Mock Exam Part 3: Operations, Incident Response, and Forensics

Welcome to Mock Exam Part 3, the most heavily tested domain: Security Operations (Domain 4, 28%). This domain covers what security professionals do daily — managing identities, securing endpoints, monitoring networks, responding to incidents, and conducting forensic investigations. Questions here are heavily scenario-based, testing your ability to choose the right action given a specific situation. This section also samples Domain 5 (Security Program Management, 20%) which covers risk management, compliance, and governance. Together these domains represent 48% of your exam score — nearly half.

Question: A security analyst confirms that a workstation is actively communicating with a known botnet C2 server. The analyst isolates the workstation from the network. What IR phase does this action fall under?

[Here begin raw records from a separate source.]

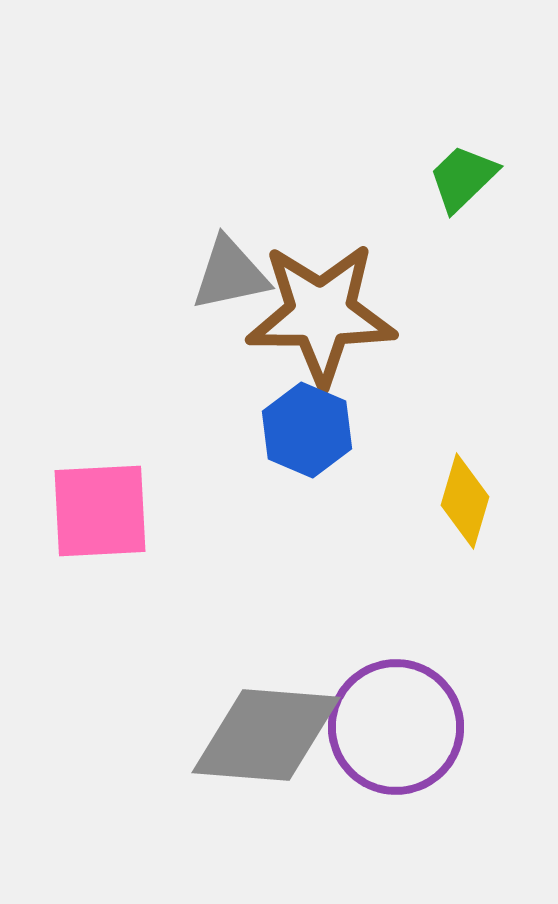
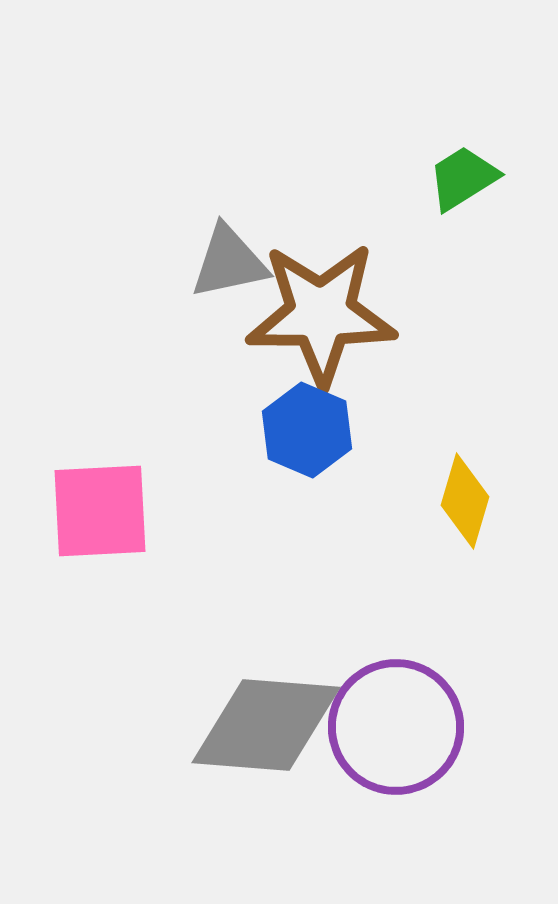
green trapezoid: rotated 12 degrees clockwise
gray triangle: moved 1 px left, 12 px up
gray diamond: moved 10 px up
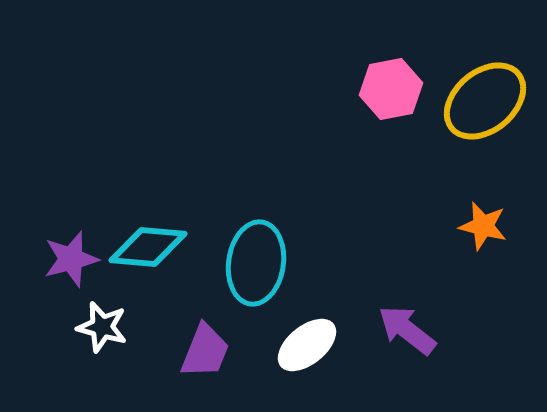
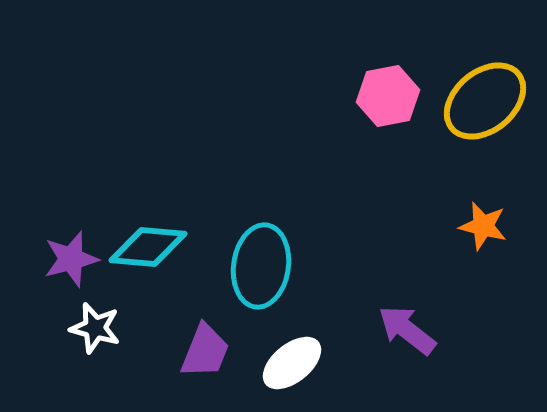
pink hexagon: moved 3 px left, 7 px down
cyan ellipse: moved 5 px right, 3 px down
white star: moved 7 px left, 1 px down
white ellipse: moved 15 px left, 18 px down
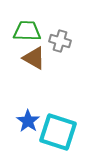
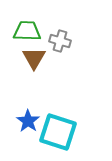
brown triangle: rotated 30 degrees clockwise
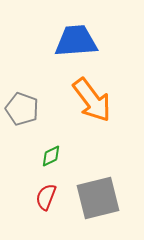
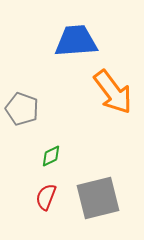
orange arrow: moved 21 px right, 8 px up
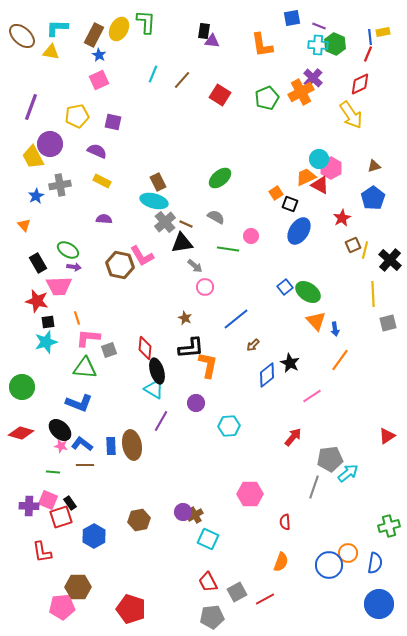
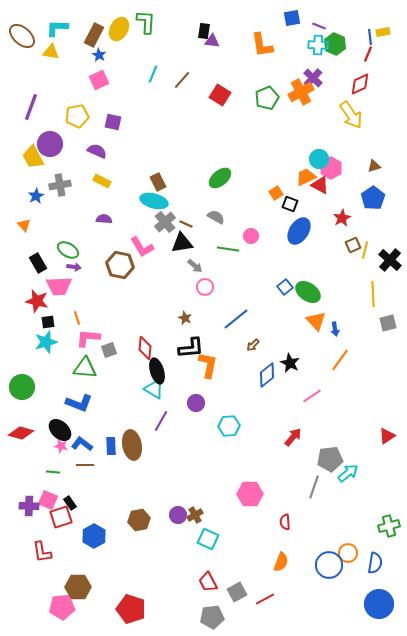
pink L-shape at (142, 256): moved 9 px up
purple circle at (183, 512): moved 5 px left, 3 px down
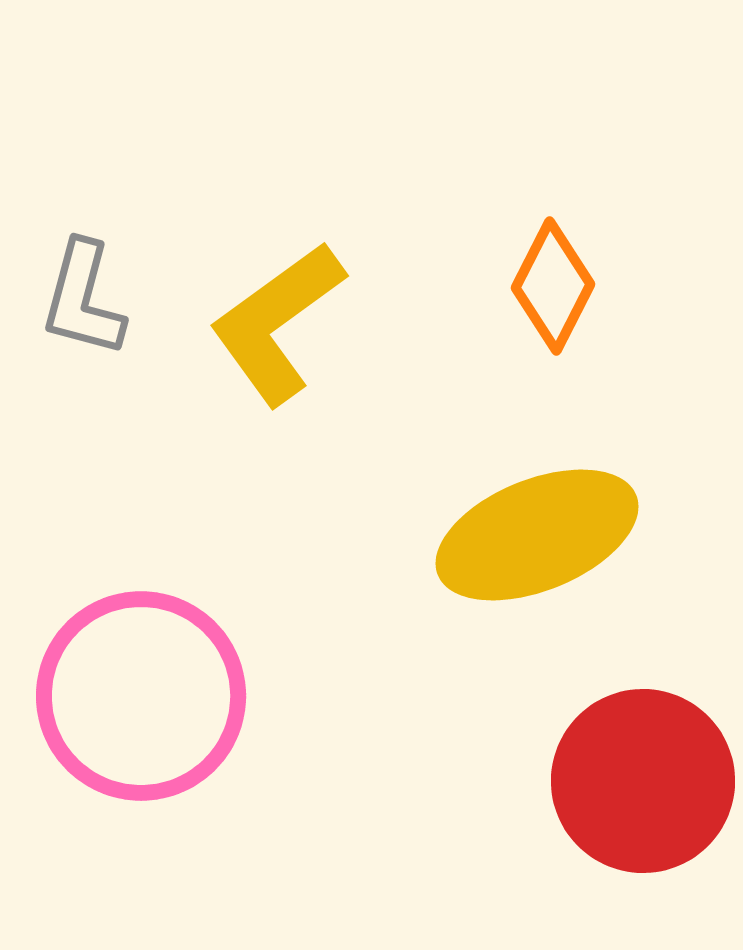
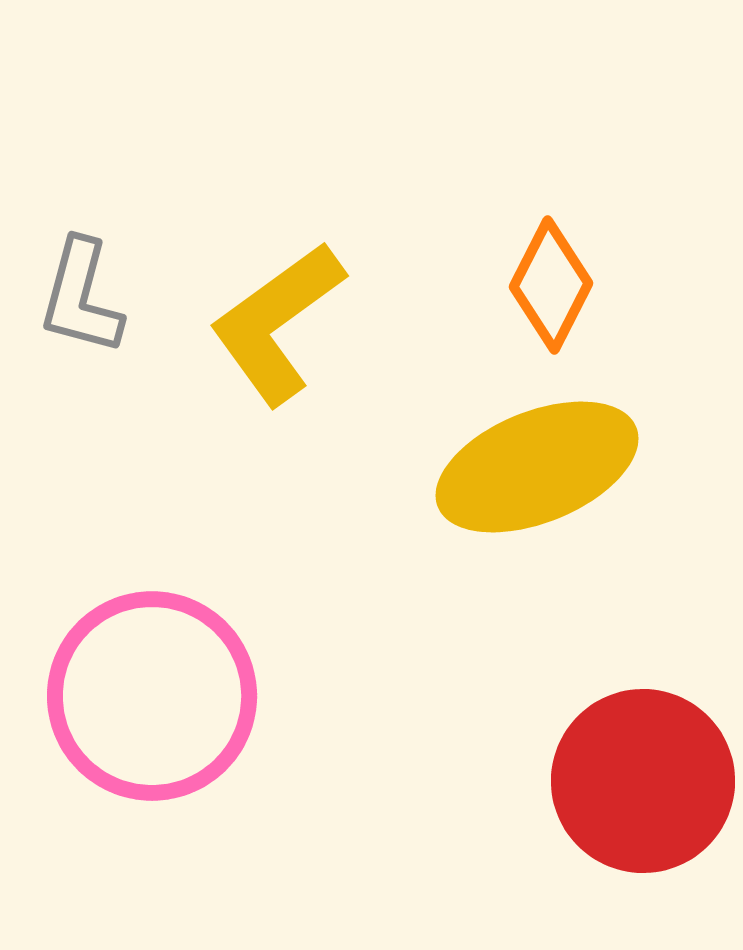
orange diamond: moved 2 px left, 1 px up
gray L-shape: moved 2 px left, 2 px up
yellow ellipse: moved 68 px up
pink circle: moved 11 px right
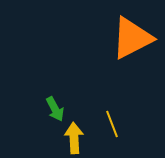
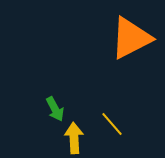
orange triangle: moved 1 px left
yellow line: rotated 20 degrees counterclockwise
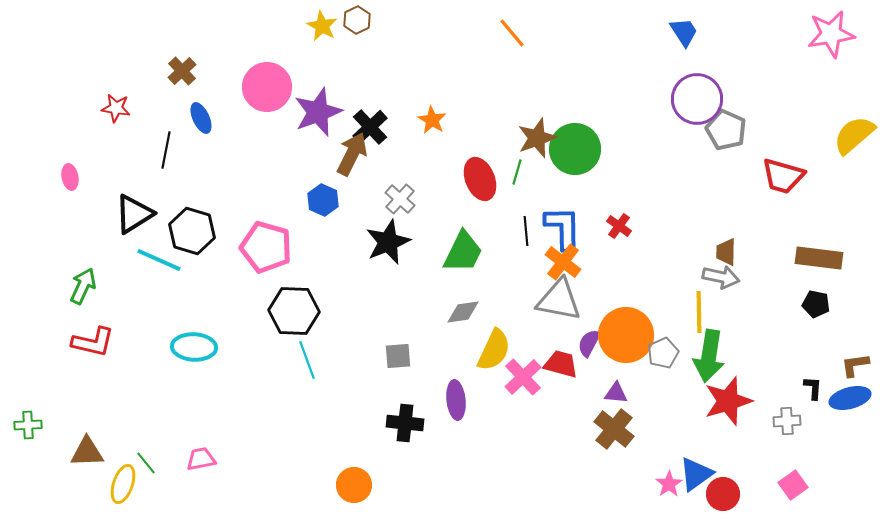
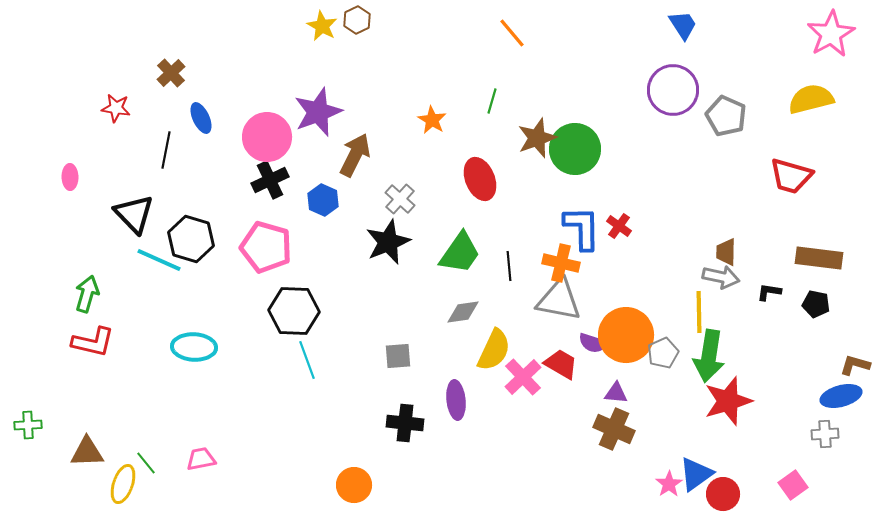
blue trapezoid at (684, 32): moved 1 px left, 7 px up
pink star at (831, 34): rotated 21 degrees counterclockwise
brown cross at (182, 71): moved 11 px left, 2 px down
pink circle at (267, 87): moved 50 px down
purple circle at (697, 99): moved 24 px left, 9 px up
black cross at (370, 127): moved 100 px left, 53 px down; rotated 18 degrees clockwise
gray pentagon at (726, 130): moved 14 px up
yellow semicircle at (854, 135): moved 43 px left, 36 px up; rotated 27 degrees clockwise
brown arrow at (352, 154): moved 3 px right, 1 px down
green line at (517, 172): moved 25 px left, 71 px up
red trapezoid at (783, 176): moved 8 px right
pink ellipse at (70, 177): rotated 10 degrees clockwise
black triangle at (134, 214): rotated 42 degrees counterclockwise
blue L-shape at (563, 228): moved 19 px right
black hexagon at (192, 231): moved 1 px left, 8 px down
black line at (526, 231): moved 17 px left, 35 px down
green trapezoid at (463, 252): moved 3 px left, 1 px down; rotated 9 degrees clockwise
orange cross at (563, 262): moved 2 px left, 1 px down; rotated 24 degrees counterclockwise
green arrow at (83, 286): moved 4 px right, 8 px down; rotated 9 degrees counterclockwise
purple semicircle at (589, 343): moved 4 px right; rotated 100 degrees counterclockwise
red trapezoid at (561, 364): rotated 15 degrees clockwise
brown L-shape at (855, 365): rotated 24 degrees clockwise
black L-shape at (813, 388): moved 44 px left, 96 px up; rotated 85 degrees counterclockwise
blue ellipse at (850, 398): moved 9 px left, 2 px up
gray cross at (787, 421): moved 38 px right, 13 px down
brown cross at (614, 429): rotated 15 degrees counterclockwise
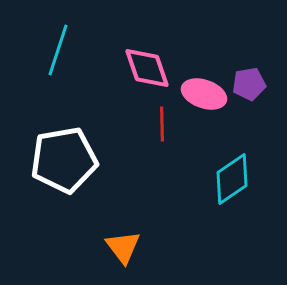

Answer: Containment. The NIST SP 800-61 IR phases and their primary actions: Preparation — building IR plans and teams; Detection and Analysis — confirming the incident occurred (the analyst has already done this by confirming C2 communication); Containment — limiting the damage (network isolation is a containment action); Eradication — removing the malware; Recovery — restoring systems to operational state; Post-Incident Review — lessons learned. Network isolation (disconnecting, blocking firewall rules) is the quintessential containment action — it stops the attacker from using the compromised host while investigation continues.